Date of this Version



Published in New England Quarterly, 74 (2001): 210-237. Copyright 2001, MIT Press. Used by permission.


In Walden, Henry David Thoreau complained of what he believed to be the provincial reading habits of his Concord neighbors: "If we will read newspapers, why not skip the gossip of Boston and take the best newspapers in the world at once?- to not be sucking the pap of 'neutral family' papers, or browsing the 'Olive Branches' here in New England.” While Thoreau's own Week on the Concord and Merrinlack Rivers failed to find a national audience, he misreads (or willfully misrepresents) the potential geographic reach of authors who published in the Olive Branch, the weekly paper that launched Fanny Fern's career as a national mass cultural phenomenon.
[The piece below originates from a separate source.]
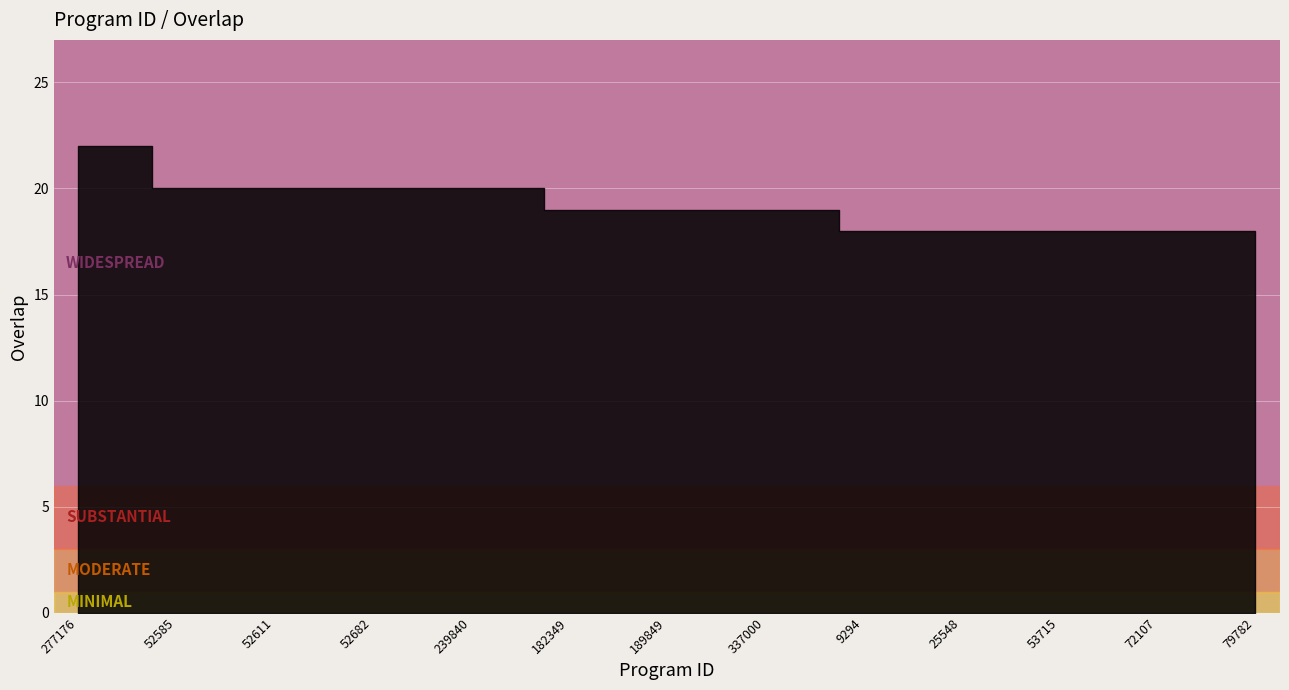

The value at 25548 is 18. True or false?

True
Every week in Boston in 1851 and 1852, as Thoreau was laboring over his revisions of Walden in Concord, Fanny Fern wrote short newspaper sketches in a variety of modes addressing all members of the average middle-class family-short and scathing satirical sketches of social types, flirtatious "letters" addressed to her editor and her male admirers, sentimental stories of the deaths of young children, sprightly confidential chats with married women about the foibles of the typical husband, and instructive tales directed at young readers. Once the Olive Branch and later the True Flag published her works for the consumption of their Boston area subscribers, her works quickly moved beyond this localized audience through the mechanism of reprinting, finding their way into both other weekly papers (essentially weekly magazines published in a newspaper format) and into daily newspapers across the country.